The lions will be happy," our tour guide boldly declares. "Fresh human meat - with rum."
Mauritius, the island haven 1000km east of Madagascar, may be better known as a honeymoon destination with pristine beaches and coastline-hugging resorts but more adventurous visitors can power through muddy terrain on a quad bike or embark on an hour-long walk with lions. And then there's the cultural diversity and friendliness of the locals.
Half past nine in the morning would normally be too early to crack open the alcohol, but today is special.
We begin our day by taste-testing rum varieties at the Rhumerie de Chamarel - mustering some Dutch courage not too far from the adventure park where we'll come face to face with ferocious-looking animals near the top of the food chain.
We are taken on a bus through the Casela Nature and Leisure Park to the lion encounters area and a small demountable office where we must leave our belongings and pick up defensive walking sticks.

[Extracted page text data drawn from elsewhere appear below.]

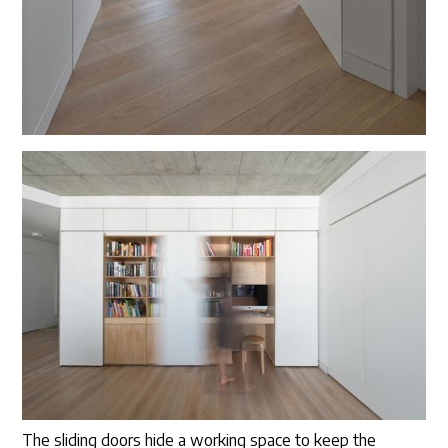
The sliding doors hide a working space to keep the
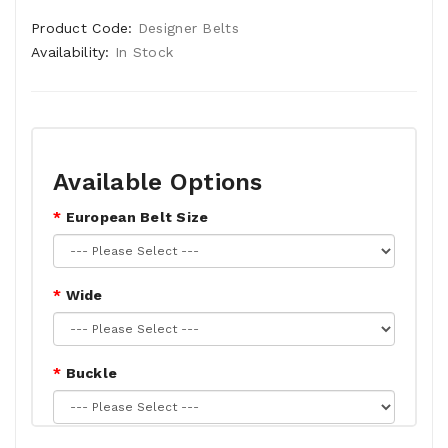
Product Code:
Designer Belts
Availability:
In Stock
Available Options
European Belt Size
Wide
Buckle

The wooden staffs, some of which bear visible bite marks, must be held next to the neck of the lion when patting it to prevent the head from snapping back.
"Keep the sticks with you at all times," the lion handler, Graeme Bristow, says.

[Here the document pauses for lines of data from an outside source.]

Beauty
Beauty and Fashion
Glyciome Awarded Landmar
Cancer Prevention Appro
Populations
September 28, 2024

"If you don't have a stick they think they can play with you.
"They'll play with you, but when they play they use their claws."
And just for good measure, he tells us the two 120-kilogram lions we are about to meet can run at 65kmh and will catch us in any running race.
We must stand still, make ourselves look as big as possible and make loud shouting noises if things turn sour during our 1.5-kilometre-long walk with the two unrestrained animals.
Bristow leads our group of a dozen through a barbed wire gate into the 800-hectare enclosure which resembles any other natural walking trail, except for the two lions being led towards us.
Siblings Souku and Lundhi, each about two years old, look fairly placid but they certainly aren't small and their teeth appear capable of tearing us to shreds.
We fall in behind them and follow the hands-off lion handlers along a pathway next to coqueluche trees indigenous to the island.
To illustrate the fact these lions are the real deal, a handler uses meat on a stick to lure one of the them up a tree.
Its agility is on clear display as the big cat clambers up the tree and well above the heads of our group to grab the tasty treat.
Each lion is fed 45kg of meat a week.
As the walk continues, each of us is given the opportunity to pat the animals - either while moving along or during rest times.
We can touch them on the back or from the neck down. No one breaks the rules. So far so good.
Bristow reminds me of the late Crocodile Hunter Steve Irwin, only a little less in your face. He mucks around with lions - rubbing their tummies and snouts, playing with their legs, or tapping them on the back to hurry them up - as if they are a normal cat or dog. Perhaps it's just because that's all he's ever known.
He explains that he comes from a family of lion handlers and grew up in Africa around the impressive animals, with hyenas, leopards and cheetahs also roaming around his garden.
When he was still a baby, he claims, his dad put a lion in his cot. And when he turned five he pestered his parents for a "normal" pet like a dog or cat rather than lions.
Bristow says he's only had one really scary encounter, with a 12-year-old lion he raised from a young age which confronted him and put him in a "fight or flight" situation for 15 minutes.
The wildlife enthusiast relishes telling us how he hit it on the nose with a stick in a battle of wills and lived to tell the tale.
The lions on display at the wildlife park - established in April 2007 - were rejected as cubs by their parents. We are told only one in five lions make it to adulthood in the wild.
Bristow says about 5000 people a month come to see the lions but assures us there have never been any fatal encounters, only the occasional scratch.
"It's a lot easier to train the animals than the people," he quips.
But there is an age limit to the lions used in the public walks - about three years.
We have been walking with Souku and Lundhi, both two years old and from the same litter.
Soon they will start smelling fear and their "mind changes".
"Now they just want to play, when they get bigger the instinct kicks in and they just want to hunt," Bristow says, before partaking in a playful handshake with the "lazy" Lundhi lying on its back.
It is all food for thought as we pose for photos with one of the lions, perched on an outstretched tree branch and co-operatively staying put. It knows it will get rewarded with a parcel of food if it behaves. But it is very close to the back of my neck - almost near enough to feel its breath.
The experience is unforgettable.
The writer travelled courtesy of Air Mauri-tius and Mauritius Tourism Promotional Authority.
Air Mauritius flies to Mauritius weekly from Perth and weekly from Sydney via Melbourne, with additional flights scheduled in December and January.
The Legends four-star resort is designed and themed along Feng Shui principles. Plenty of water sports are on offer. Room prices depend on the season but start at €171 (NZ$303) per person per night, which includes all meals but lunch.
The five-star Le Touessrok resort faces the tranquil Trou d'Eau Douce bay and is a short boat trip from two islands, one of which boasts a picturesque championship golf course. Depending on the time of the year, rooms start at €210 (NZ$372) per person per night, including breakfast and dinner.
Spend an hour or so walking with the unrestrained lions at the Casela Nature and Leisure Park. The walk costs about 2000 Mauritian rupees.